Lorena: The Persistence of Trauma
They can’t keep paying for the hotel room. The money their friends gave them is running out. They’ve now been on the run for a little more than 100 days. Lorena scours the internet for leads on renting a room in a house: she checks ads on Facebook, the ones that pop up at the top of Google searches, but she can’t find anything. Everything is too expensive for their budget. She’s desperate. “I need us to be in a safe place. I don’t mind sleeping on the floor, wherever, but I want to be safe. I don’t want to sleep in hotels anymore — it’s too dangerous,” she says.
At one point, Lorena leaves me a voice memo making it clear that if they can’t find a place to move, they’ll have to consider turning themselves in. Surrendering without knowing why, surrendering to stop living as fugitives, surrendering to senselessness. I couldn’t make out all the details, because her words were drowning in tears: “We have nowhere to go. We might as well give ourselves up,” the message ended. Lorena has been the most affected by what the family is going through. When she speaks, she breaks down easily. Her trauma is on the surface. She takes medication to help her endure the reliving of her past.
The documents from the IML’s psychiatric evaluations state that the whole family suffers from trauma, but that Lorena presents with a “severe psychological condition” and “suffers from anguishing and recurrent dreams.” Sometimes Lorena dreams that they’re coming for her, that the police burst in and arrest them. Lorena’s nightmares are full of police. One night, she was up until 4 a.m., when she heard noise outside the hotel room. She could make out the muffled sounds of doors opening and closing in the distance, people whispering outside her room, cars parking by her window. For a moment, she thought it was just another nightmare. When she realized it wasn’t, she curled up and clutched tight against her mother. Her first thought was that it was a police raid, like the one she went through in 2017 when she was arrested.
“We haven’t slept at all. People are coming in and out of the place where we’re staying. We’re afraid los señores [the police] are coming for us,” Lorena texted me the next morning.

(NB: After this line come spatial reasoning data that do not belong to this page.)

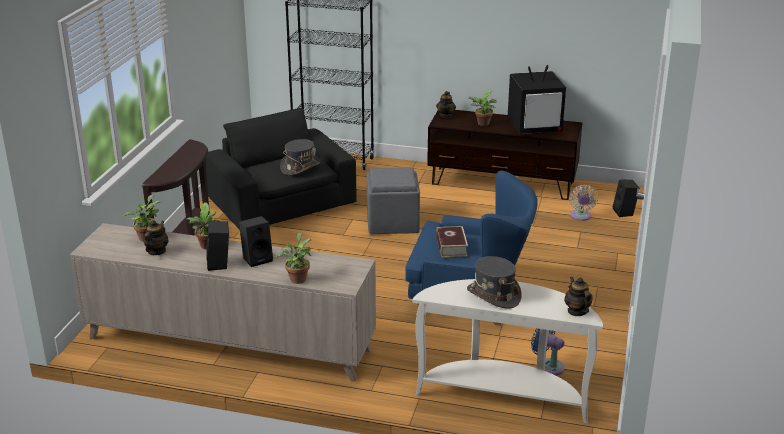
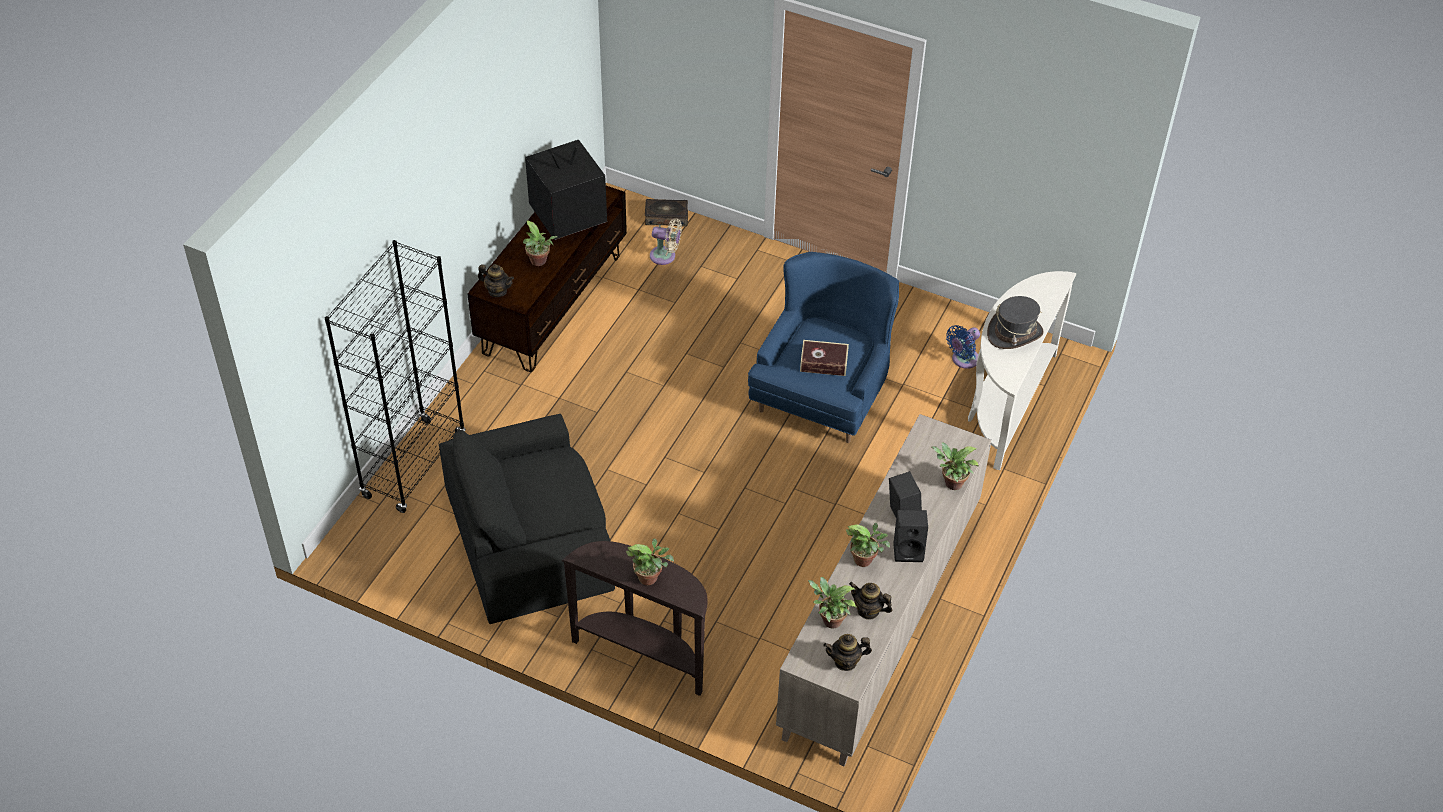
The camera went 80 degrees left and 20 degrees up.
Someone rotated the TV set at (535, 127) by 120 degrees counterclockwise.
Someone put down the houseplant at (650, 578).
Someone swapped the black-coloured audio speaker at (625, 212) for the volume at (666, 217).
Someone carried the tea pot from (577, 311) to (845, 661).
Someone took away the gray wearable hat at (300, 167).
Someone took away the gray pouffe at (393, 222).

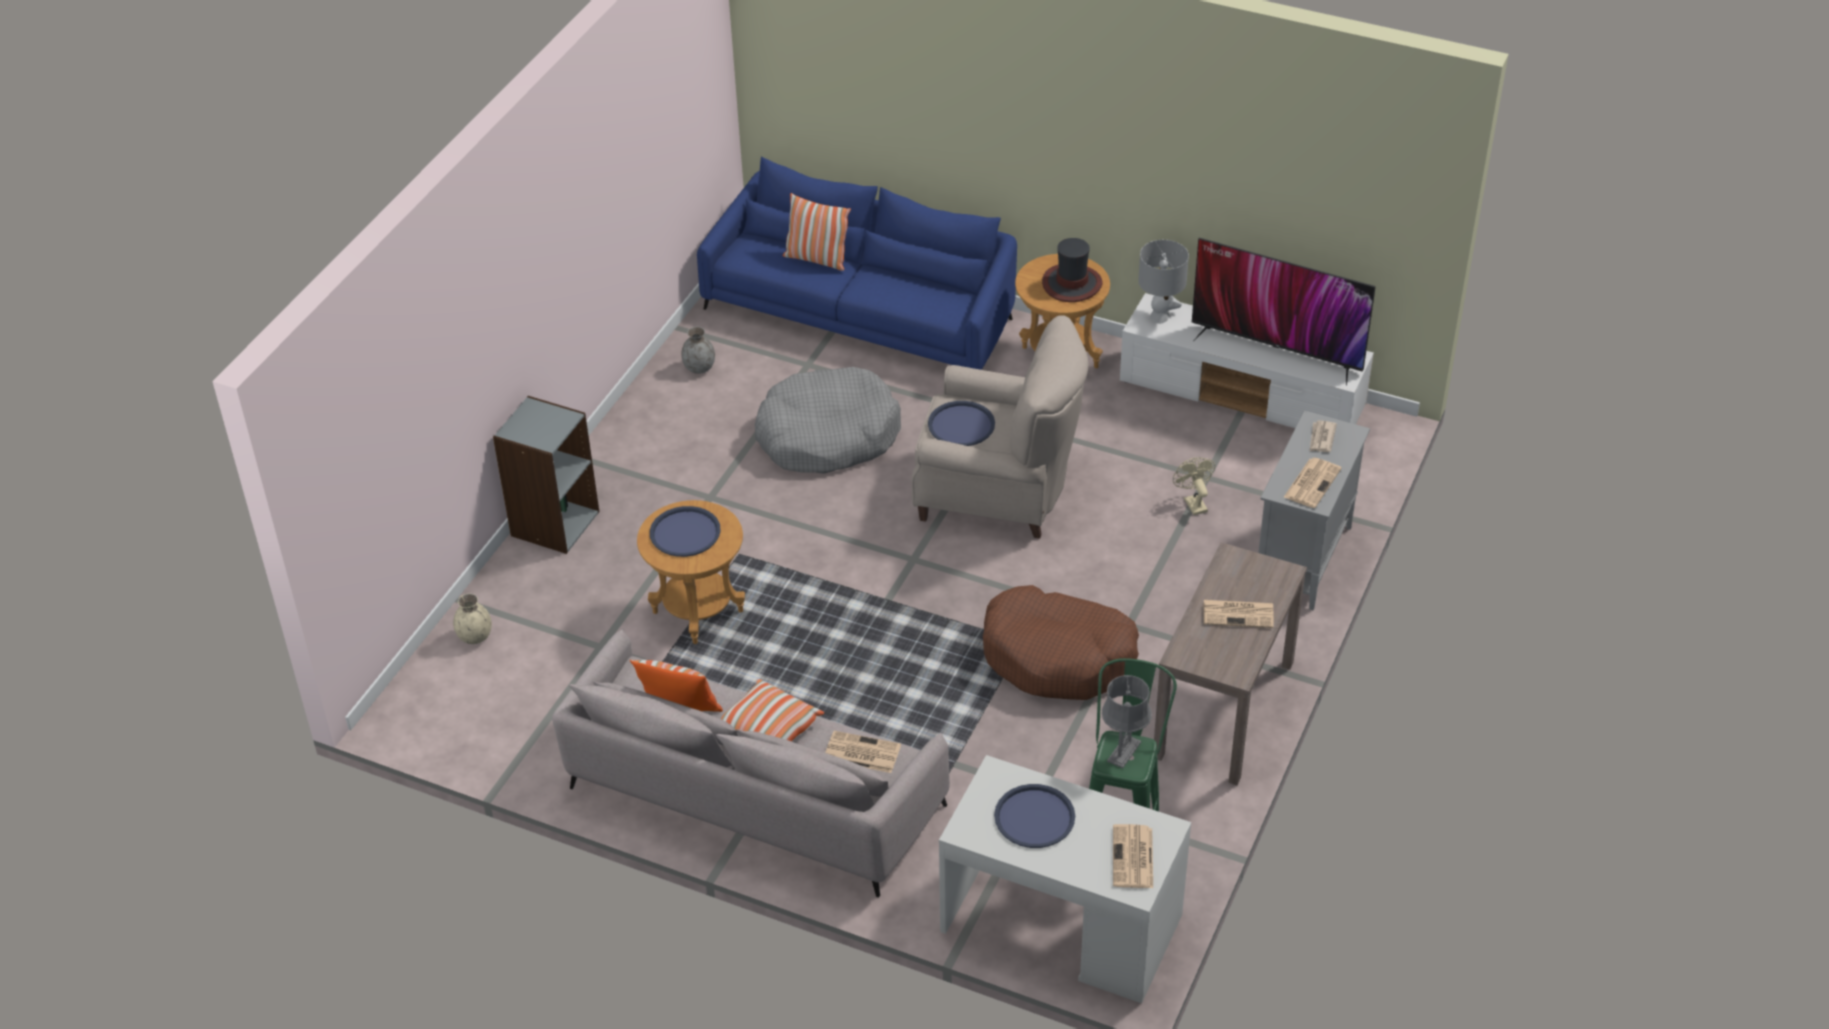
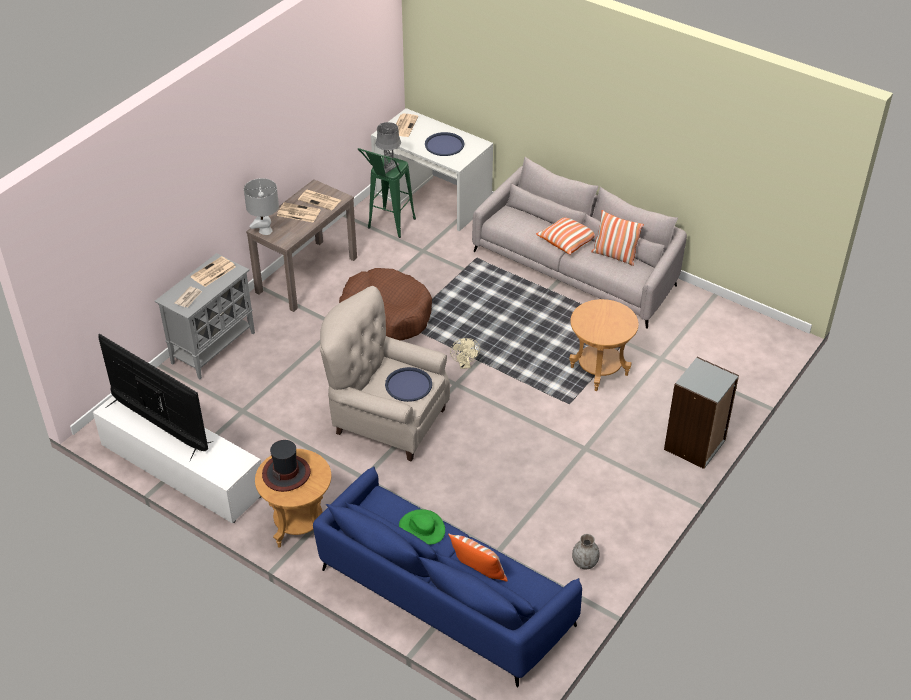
The camera went 170 degrees left and 0 degrees up.
Someone carried the gray table lamp from (1160, 317) to (265, 231).
Someone carried the printed paper from (861, 753) to (320, 200).
Someone put down the green wearable hat at (422, 528).
Someone carried the beige fan from (1193, 502) to (465, 365).
Someone took away the beige vase at (475, 636).
Someone took away the bluish tray at (685, 532).
Someone took away the gray dog cushion at (827, 436).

According to the IML, this trauma is the result of her previous experience of detention and arrest. Not only does she have the daily fear of being taken prisoner, she also has permanent enemies: people who want to harm her wherever she goes.

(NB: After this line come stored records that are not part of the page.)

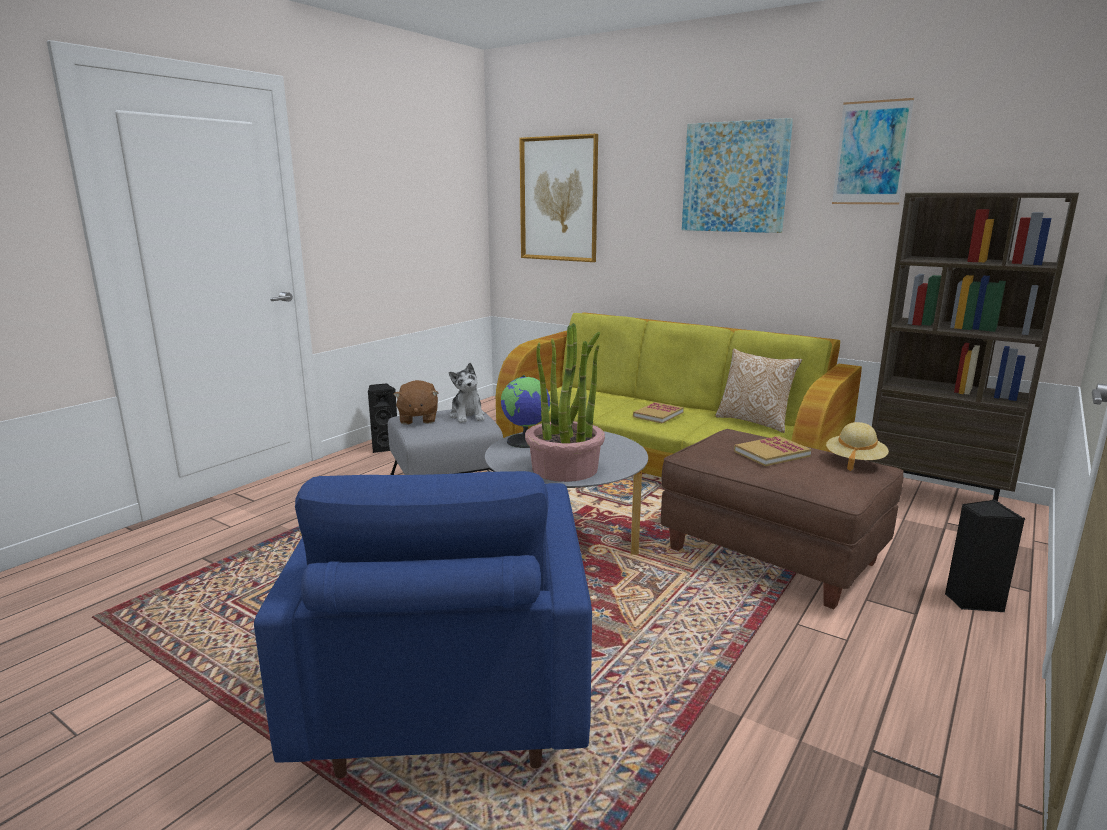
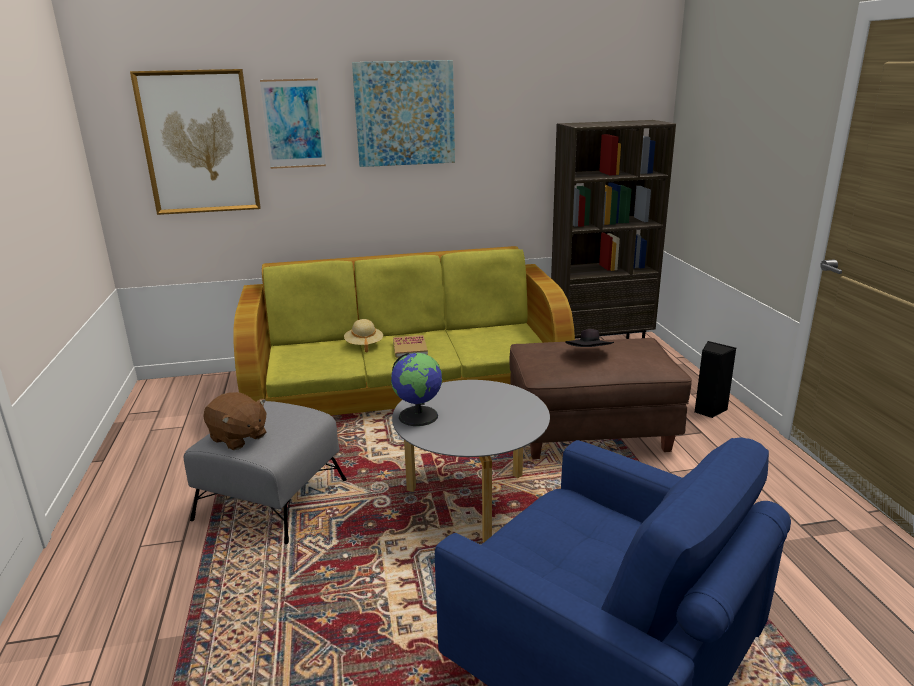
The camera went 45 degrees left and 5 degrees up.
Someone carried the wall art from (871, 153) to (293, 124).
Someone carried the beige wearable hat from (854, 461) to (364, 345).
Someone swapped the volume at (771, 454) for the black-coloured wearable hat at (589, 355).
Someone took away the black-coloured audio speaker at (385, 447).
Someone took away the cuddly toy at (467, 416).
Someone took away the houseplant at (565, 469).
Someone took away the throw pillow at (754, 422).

In a parallel life, Lorena would be studying at university, realizing her dreams. But, she says, it’s not life’s misfortunes that are out to get her. It’s the whole system — a system that wants her to pay for crimes she didn’t commit. “They’ve been waiting for the right moment to get us implicated in something again,” she says, referring to the police. “They ruined my life! My record! People never look at you the same once they smear you as a criminal.”
***
Norma, Lorena and Gustavo found a new place to stay. In early July, they moved into a house. It’s the sixth place they’ve relocated to in this 8,000-square-mile country we call El Salvador — “The Savior.” The fifth was a small room they rented for just a few days. I have no way of knowing where they are now. They keep their location a secret, to protect their safety. And so far, they have managed to achieve their goal: to disappear inside their own country, and to escape a state of exception that shows no signs of loosening its grip.